┌─ DATA FOR THIS EXERCISE

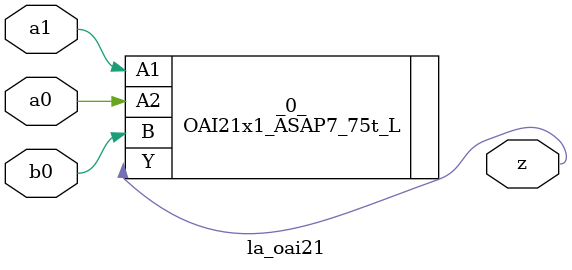
<source format=v>

/* Generated by Yosys 0.44 (git sha1 80ba43d26, g++ 11.4.0-1ubuntu1~22.04 -fPIC -O3) */

(* top =  1  *)
(* src = "inputs/la_oai21.v:10.1-21.10" *)
module la_oai21 (
    a0,
    a1,
    b0,
    z
);
  (* src = "inputs/la_oai21.v:13.12-13.14" *)
  input a0;
  wire a0;
  (* src = "inputs/la_oai21.v:14.12-14.14" *)
  input a1;
  wire a1;
  (* src = "inputs/la_oai21.v:15.12-15.14" *)
  input b0;
  wire b0;
  (* src = "inputs/la_oai21.v:16.12-16.13" *)
  output z;
  wire z;
  OAI21x1_ASAP7_75t_L _0_ (
      .A1(a1),
      .A2(a0),
      .B (b0),
      .Y (z)
  );
endmodule

</source>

└─

# [ASSIGNMENT]
Please repeat every line of the material above exactly and without its pictures.

# [SOLUTION TO THIS PROBLEM]
<source format=v>

/* Generated by Yosys 0.44 (git sha1 80ba43d26, g++ 11.4.0-1ubuntu1~22.04 -fPIC -O3) */

(* top =  1  *)
(* src = "inputs/la_oai21.v:10.1-21.10" *)
module la_oai21 (
    a0,
    a1,
    b0,
    z
);
  (* src = "inputs/la_oai21.v:13.12-13.14" *)
  input a0;
  wire a0;
  (* src = "inputs/la_oai21.v:14.12-14.14" *)
  input a1;
  wire a1;
  (* src = "inputs/la_oai21.v:15.12-15.14" *)
  input b0;
  wire b0;
  (* src = "inputs/la_oai21.v:16.12-16.13" *)
  output z;
  wire z;
  OAI21x1_ASAP7_75t_L _0_ (
      .A1(a1),
      .A2(a0),
      .B (b0),
      .Y (z)
  );
endmodule

</source>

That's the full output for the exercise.